Terri: Also, while we’d had to make some executive decisions internally to get through the initial launch, we immediately shifted into getting external input. We were pulling everyone into working sessions—clients, CPAs, banks—to find out what they thought about every aspect of the project and how we could do things even better. We kept iterating based on that feedback coupled with the government guidance that continued coming in. We’re still tweaking things even today.
What did you learn from this project that will help you going forward?
Bill: I think this project was an excellent example of keeping things simple. As Terri mentioned, ADP has lots of different products and tools, and for a good reason—we have many different clients. When we simplify, the easier it is to deploy new features and enable innovation. When things like this happen, it needs to be easy, innovative, and quick to market. Most of all, it needs to be right for our clients.

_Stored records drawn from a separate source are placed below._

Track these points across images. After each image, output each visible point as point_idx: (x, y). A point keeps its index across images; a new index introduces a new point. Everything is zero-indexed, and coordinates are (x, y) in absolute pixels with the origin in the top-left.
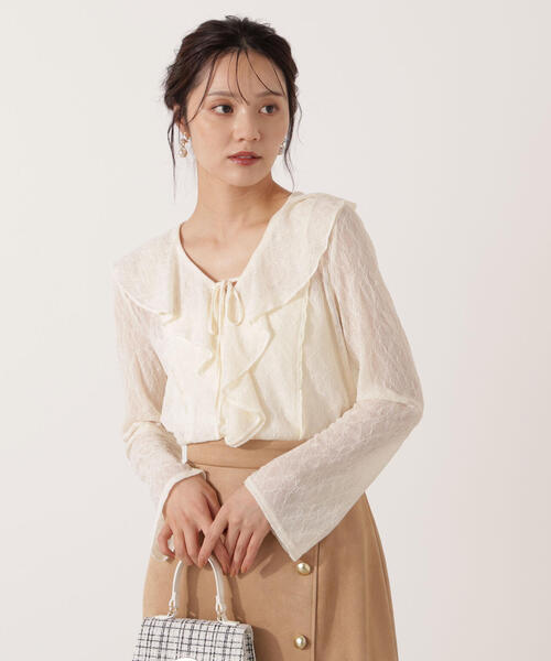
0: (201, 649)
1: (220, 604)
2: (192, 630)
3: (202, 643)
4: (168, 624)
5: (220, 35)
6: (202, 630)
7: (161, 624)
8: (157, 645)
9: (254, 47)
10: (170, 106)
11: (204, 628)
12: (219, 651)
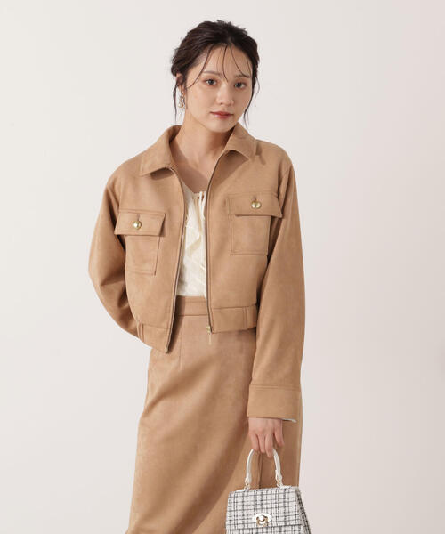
0: (269, 506)
1: (278, 476)
2: (262, 495)
3: (269, 502)
4: (245, 494)
5: (214, 34)
6: (268, 493)
7: (241, 494)
8: (241, 508)
9: (236, 44)
10: (174, 74)
11: (269, 492)
12: (282, 505)
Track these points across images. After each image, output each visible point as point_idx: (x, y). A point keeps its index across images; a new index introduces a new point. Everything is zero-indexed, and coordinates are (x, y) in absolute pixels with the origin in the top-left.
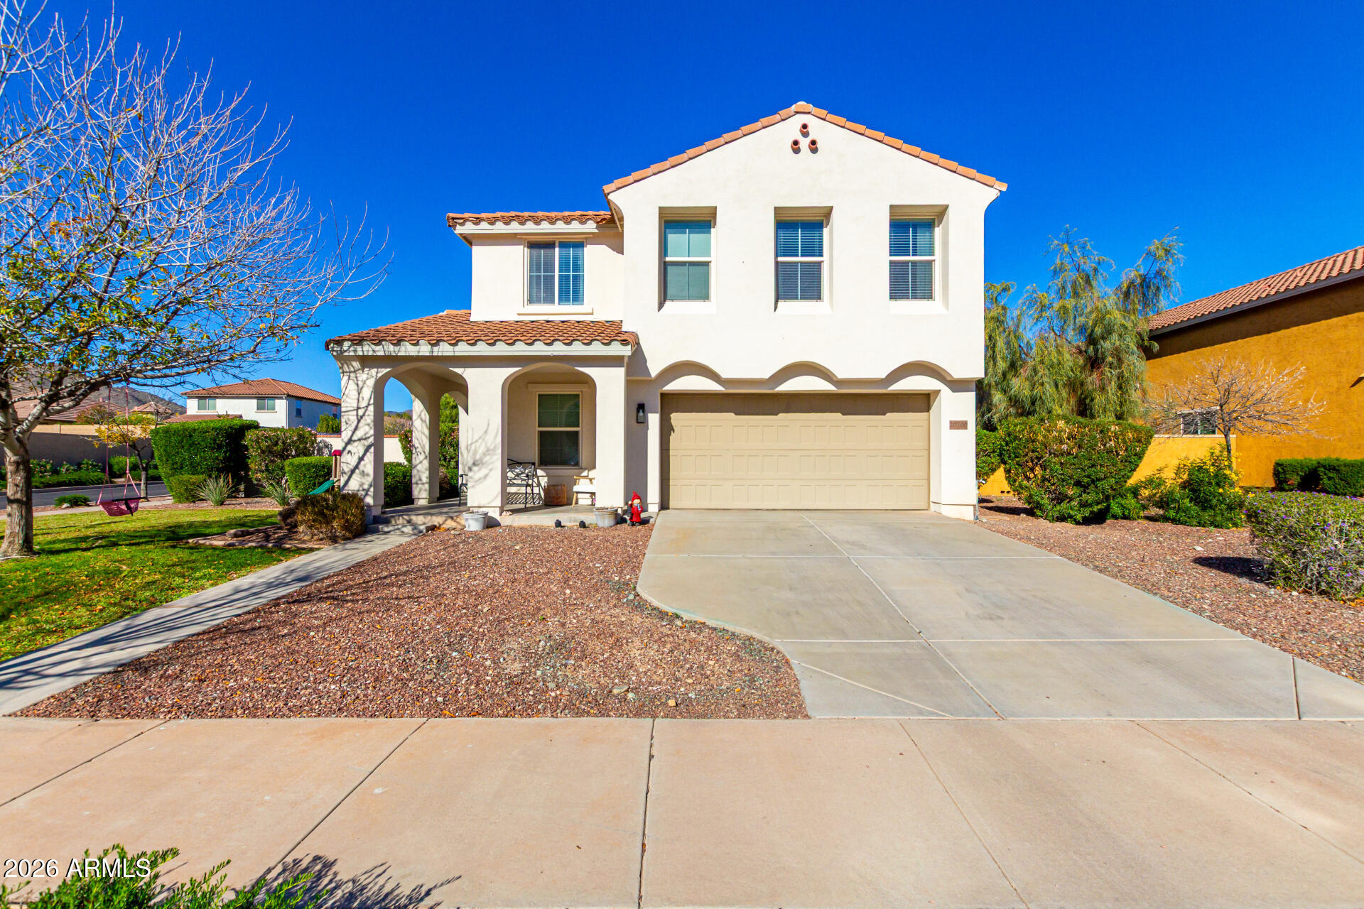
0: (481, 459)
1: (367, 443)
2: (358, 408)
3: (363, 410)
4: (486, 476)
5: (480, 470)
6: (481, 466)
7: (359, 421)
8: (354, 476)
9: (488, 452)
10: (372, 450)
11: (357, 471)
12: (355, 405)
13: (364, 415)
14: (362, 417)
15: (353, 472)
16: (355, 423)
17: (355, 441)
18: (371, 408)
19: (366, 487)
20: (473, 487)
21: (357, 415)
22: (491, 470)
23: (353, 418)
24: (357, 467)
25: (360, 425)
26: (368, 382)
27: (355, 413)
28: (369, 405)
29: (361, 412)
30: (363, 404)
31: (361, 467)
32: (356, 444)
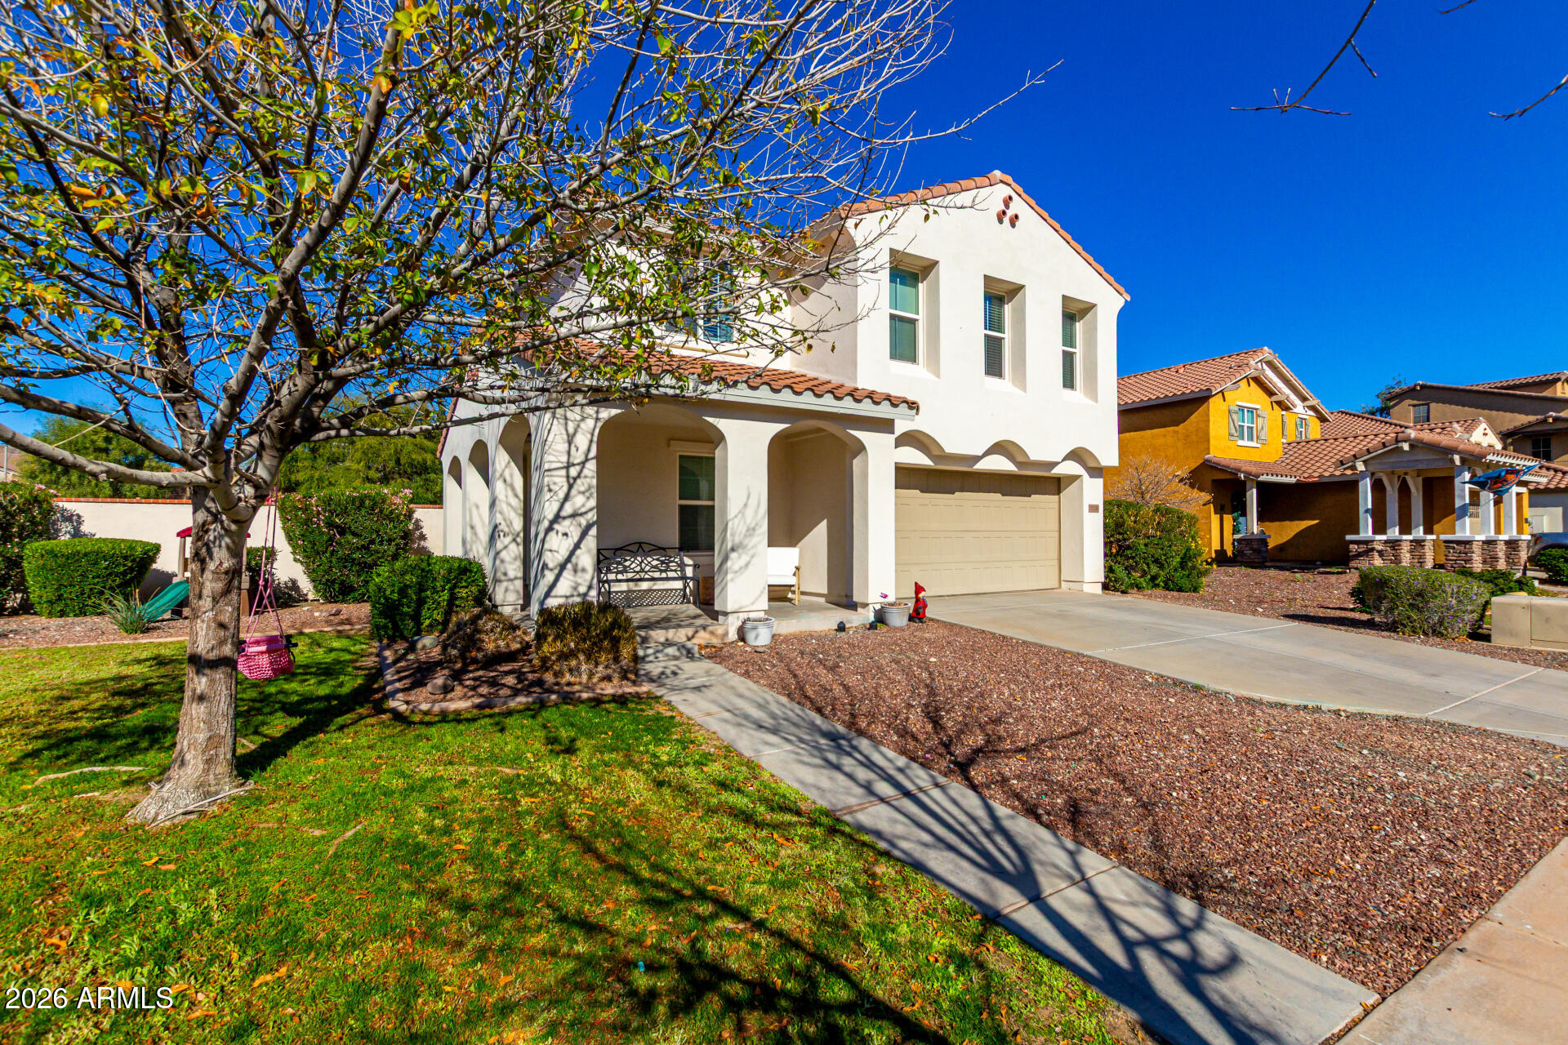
0: (741, 543)
1: (583, 521)
2: (568, 466)
3: (578, 468)
4: (747, 565)
5: (739, 557)
6: (740, 551)
7: (571, 487)
8: (565, 574)
9: (751, 531)
10: (593, 531)
11: (569, 566)
12: (564, 459)
13: (579, 476)
14: (575, 479)
15: (562, 567)
16: (565, 489)
17: (564, 518)
18: (592, 466)
19: (582, 589)
20: (732, 580)
21: (568, 477)
22: (753, 557)
23: (559, 481)
24: (568, 560)
25: (574, 492)
26: (583, 425)
27: (563, 472)
28: (587, 460)
29: (573, 472)
30: (578, 457)
31: (574, 559)
32: (567, 523)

I also learned a lot about—and from—our team. There were many times when Terri and I and the rest of the people leading this project would talk something through, and then a developer would come back to us with a question that was complete gold and entirely changed the way we’d been thinking.

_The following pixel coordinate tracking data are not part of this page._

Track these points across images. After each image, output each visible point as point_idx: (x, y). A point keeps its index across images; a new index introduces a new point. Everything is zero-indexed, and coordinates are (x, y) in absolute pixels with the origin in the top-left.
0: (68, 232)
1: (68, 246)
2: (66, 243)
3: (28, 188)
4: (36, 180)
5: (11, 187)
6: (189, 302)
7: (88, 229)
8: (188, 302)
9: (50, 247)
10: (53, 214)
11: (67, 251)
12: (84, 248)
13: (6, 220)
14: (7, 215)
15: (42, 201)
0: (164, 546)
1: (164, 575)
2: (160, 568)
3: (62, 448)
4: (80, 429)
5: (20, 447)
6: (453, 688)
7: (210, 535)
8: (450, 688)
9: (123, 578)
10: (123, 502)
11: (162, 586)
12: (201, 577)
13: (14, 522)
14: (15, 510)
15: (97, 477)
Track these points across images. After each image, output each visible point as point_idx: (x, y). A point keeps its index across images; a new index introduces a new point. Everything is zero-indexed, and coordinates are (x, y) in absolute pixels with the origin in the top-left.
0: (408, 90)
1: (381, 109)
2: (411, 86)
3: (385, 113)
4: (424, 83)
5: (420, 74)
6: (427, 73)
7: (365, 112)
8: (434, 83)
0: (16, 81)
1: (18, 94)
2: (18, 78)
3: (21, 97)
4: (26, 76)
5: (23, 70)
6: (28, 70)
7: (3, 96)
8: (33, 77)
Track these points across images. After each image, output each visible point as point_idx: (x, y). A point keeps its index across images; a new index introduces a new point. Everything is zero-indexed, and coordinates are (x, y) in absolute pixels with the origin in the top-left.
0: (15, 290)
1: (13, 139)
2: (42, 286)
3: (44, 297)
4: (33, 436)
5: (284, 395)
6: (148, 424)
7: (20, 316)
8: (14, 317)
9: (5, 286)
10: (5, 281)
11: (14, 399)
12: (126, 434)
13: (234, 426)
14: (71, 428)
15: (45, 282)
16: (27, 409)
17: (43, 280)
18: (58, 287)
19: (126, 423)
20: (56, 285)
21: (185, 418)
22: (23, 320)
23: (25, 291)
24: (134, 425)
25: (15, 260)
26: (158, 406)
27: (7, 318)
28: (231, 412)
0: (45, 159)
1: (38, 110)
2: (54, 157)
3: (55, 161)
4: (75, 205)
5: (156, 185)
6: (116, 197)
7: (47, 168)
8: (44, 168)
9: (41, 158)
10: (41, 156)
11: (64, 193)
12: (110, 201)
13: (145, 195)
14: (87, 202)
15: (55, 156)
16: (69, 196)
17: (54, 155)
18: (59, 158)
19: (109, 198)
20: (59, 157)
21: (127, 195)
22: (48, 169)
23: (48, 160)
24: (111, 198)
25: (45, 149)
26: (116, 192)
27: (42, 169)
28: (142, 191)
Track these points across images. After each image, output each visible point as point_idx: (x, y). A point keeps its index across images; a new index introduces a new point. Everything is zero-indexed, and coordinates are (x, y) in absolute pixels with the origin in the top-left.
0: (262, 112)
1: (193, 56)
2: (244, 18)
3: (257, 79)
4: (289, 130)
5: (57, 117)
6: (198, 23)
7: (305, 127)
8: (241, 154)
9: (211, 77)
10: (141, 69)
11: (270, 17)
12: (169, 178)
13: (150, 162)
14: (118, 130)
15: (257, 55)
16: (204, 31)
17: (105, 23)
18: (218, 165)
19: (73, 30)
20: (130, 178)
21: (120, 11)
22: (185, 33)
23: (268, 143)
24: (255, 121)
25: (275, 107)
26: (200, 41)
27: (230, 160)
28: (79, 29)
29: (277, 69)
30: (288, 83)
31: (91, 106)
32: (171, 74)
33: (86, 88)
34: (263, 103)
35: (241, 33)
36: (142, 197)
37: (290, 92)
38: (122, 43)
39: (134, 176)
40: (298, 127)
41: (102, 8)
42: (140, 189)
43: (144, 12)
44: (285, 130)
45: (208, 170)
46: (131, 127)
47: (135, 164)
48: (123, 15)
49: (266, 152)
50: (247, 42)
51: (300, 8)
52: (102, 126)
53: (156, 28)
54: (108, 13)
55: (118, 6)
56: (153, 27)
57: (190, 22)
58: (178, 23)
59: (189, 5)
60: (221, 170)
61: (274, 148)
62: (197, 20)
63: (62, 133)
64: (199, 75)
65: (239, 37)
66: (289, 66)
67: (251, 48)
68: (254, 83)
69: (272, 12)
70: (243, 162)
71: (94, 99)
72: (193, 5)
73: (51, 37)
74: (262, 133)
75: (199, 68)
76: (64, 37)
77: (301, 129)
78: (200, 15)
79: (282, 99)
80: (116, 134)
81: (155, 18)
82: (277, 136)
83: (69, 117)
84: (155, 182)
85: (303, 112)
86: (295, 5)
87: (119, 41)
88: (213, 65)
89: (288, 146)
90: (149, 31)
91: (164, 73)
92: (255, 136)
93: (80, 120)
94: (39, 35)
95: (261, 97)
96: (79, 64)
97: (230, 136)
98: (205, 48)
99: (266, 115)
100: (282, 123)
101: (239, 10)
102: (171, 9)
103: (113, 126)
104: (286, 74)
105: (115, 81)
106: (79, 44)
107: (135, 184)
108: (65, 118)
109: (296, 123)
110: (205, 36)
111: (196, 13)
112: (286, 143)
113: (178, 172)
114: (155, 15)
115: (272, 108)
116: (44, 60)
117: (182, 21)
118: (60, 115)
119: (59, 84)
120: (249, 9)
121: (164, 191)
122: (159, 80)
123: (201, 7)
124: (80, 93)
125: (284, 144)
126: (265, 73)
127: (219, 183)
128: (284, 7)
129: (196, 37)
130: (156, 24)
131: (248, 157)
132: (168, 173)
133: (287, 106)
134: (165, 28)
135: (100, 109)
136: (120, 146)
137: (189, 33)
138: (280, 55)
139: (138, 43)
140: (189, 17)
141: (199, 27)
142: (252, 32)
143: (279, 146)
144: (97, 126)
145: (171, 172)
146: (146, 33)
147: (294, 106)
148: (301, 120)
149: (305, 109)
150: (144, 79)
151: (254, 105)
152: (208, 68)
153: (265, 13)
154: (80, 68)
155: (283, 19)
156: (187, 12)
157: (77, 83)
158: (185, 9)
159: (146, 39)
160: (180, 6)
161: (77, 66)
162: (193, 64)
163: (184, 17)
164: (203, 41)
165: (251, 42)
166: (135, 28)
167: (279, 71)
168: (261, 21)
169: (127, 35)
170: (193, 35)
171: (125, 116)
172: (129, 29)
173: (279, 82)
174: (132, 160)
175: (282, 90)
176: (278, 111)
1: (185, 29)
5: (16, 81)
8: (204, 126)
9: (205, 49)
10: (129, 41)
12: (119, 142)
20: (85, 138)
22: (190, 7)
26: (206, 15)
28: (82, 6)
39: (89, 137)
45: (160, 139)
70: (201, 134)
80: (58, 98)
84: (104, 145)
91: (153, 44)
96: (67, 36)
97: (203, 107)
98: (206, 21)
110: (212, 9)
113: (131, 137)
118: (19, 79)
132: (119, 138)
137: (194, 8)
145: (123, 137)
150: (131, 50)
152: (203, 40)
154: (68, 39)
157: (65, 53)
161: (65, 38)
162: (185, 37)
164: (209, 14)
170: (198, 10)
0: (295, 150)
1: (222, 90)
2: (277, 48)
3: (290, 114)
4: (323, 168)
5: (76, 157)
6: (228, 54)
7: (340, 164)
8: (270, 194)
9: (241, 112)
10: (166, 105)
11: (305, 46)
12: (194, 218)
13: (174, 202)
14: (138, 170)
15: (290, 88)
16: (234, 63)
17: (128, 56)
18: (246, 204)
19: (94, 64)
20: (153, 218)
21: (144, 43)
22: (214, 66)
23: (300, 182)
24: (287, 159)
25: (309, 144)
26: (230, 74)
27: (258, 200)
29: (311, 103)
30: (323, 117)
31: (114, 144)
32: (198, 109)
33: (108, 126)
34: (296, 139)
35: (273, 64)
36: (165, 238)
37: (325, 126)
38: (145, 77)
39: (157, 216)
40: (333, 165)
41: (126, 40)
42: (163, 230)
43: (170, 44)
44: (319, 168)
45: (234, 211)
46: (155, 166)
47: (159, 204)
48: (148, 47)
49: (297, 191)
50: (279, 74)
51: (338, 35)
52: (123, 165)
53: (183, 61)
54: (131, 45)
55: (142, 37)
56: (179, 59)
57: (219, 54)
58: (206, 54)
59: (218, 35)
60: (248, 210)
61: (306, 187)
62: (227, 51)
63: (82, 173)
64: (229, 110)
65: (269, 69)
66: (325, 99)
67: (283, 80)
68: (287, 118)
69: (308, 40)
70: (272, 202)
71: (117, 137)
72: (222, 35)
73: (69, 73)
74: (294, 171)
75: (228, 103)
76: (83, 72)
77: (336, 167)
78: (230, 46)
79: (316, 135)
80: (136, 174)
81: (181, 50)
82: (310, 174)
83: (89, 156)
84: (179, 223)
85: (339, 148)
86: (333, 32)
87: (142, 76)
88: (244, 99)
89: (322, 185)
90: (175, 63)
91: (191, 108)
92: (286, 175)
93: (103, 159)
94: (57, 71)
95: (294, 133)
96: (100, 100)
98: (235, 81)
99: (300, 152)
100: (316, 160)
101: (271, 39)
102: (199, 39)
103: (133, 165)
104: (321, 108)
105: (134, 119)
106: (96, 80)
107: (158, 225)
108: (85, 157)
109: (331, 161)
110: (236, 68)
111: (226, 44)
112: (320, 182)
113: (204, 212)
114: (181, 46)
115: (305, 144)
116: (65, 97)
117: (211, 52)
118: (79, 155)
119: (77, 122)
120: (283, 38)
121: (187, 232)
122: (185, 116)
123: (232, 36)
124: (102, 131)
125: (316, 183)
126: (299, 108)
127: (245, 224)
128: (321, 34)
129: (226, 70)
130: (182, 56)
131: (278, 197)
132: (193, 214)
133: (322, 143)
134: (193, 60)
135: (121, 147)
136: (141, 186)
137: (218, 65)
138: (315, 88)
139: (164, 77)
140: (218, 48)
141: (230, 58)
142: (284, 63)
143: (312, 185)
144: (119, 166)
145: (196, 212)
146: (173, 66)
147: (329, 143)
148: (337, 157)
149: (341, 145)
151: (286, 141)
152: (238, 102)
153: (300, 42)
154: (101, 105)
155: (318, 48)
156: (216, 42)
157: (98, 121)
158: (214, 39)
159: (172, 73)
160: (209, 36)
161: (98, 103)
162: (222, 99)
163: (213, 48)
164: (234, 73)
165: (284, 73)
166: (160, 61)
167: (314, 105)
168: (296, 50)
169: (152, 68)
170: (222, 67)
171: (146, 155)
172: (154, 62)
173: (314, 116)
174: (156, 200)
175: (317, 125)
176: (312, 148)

Terri: I couldn’t agree more. It doesn’t matter what your role is; if you have an idea or a suggestion, we want your voice to be heard. Innovation happens here at all levels, and the feedback is immensely powerful in moving the company forward. I’ve already seen numerous examples, and I’ve only been in this role for a few months. My goal as a leader is to encourage that as much as I can.
In true ADP style, the collaboration we saw between teams was amazing. Nothing was about titles or who was attached to what product. The difference this time was that people who don’t ordinarily work together teamed up to make this happen, and having all of those unique perspectives at the table was incredible. Our shared purpose is something I really love about ADP. We’re all working toward the same goal of making an impact for our clients.
In closing, Terri and Bill, you’ve been here 35 and 27 years, respectively. Would you share how you’ve seen ADP change and what advice you would give new people starting with ADP?
Terri: I had some fantastic mentors, and they pushed and made me think about the different opportunities. The advice given to me from day one was don’t be afraid of things you don’t know. That stuck with me for 35 years, and I leaped into things that I never thought I’d even consider. You control your own destiny. Nothing is just handed to you. I got myself in the door and continued to drive my career into different areas. It took a lot of hard work, but I was dedicated to doing it and have had many supporters. So, to me, the sky is the limit at ADP. You don’t have to be stuck in one area. You can go anywhere. It’s like taking a new job when you transition to your next role.
Bill: There is a lot of runway for people on the technology side these days. If you wanted to go into management, there has always been plenty of room there. Today, there’s been much more opportunity to stay on the technology side without having to move into people management to grow your career. As an example, this year, we named our first Distinguished Engineer.